Your goal. Repeat the listing below word for word, stopping after the line that contains "FIGURE 2 | Heat".

Information shown.
=== Begin Enclosure ===
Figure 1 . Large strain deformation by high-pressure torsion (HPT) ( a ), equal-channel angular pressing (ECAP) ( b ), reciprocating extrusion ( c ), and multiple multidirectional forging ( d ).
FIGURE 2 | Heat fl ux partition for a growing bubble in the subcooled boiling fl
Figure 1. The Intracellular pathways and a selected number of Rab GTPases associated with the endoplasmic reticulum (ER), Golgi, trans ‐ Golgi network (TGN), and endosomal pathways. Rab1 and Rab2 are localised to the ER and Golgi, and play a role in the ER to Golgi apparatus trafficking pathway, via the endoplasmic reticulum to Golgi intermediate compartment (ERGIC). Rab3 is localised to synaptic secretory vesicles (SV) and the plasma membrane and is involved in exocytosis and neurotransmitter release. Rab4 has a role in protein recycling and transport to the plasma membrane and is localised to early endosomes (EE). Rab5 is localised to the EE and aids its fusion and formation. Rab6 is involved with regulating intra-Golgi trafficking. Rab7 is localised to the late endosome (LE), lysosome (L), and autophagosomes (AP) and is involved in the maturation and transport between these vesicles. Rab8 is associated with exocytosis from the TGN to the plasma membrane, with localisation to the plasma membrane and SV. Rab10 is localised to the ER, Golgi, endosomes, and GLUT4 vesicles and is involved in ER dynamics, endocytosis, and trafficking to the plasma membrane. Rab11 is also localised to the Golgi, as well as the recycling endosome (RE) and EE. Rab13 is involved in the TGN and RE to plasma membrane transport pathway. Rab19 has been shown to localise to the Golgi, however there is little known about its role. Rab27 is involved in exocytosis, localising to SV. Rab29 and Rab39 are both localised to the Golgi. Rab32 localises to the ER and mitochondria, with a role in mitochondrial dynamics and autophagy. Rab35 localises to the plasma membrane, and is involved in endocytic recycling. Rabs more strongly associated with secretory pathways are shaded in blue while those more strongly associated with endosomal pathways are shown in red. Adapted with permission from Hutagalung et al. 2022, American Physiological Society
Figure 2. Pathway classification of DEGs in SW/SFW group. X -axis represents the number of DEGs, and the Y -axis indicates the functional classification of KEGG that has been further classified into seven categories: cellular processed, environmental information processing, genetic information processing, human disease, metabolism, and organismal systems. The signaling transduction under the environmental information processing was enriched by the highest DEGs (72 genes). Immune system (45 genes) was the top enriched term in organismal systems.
=== End Enclosure ===
Output for this task.
Figure 1 . Large strain deformation by high-pressure torsion (HPT) ( a ), equal-channel angular pressing (ECAP) ( b ), reciprocating extrusion ( c ), and multiple multidirectional forging ( d ).
FIGURE 2 | Heat fl ux partition for a growing bubble in the subcooled boiling fl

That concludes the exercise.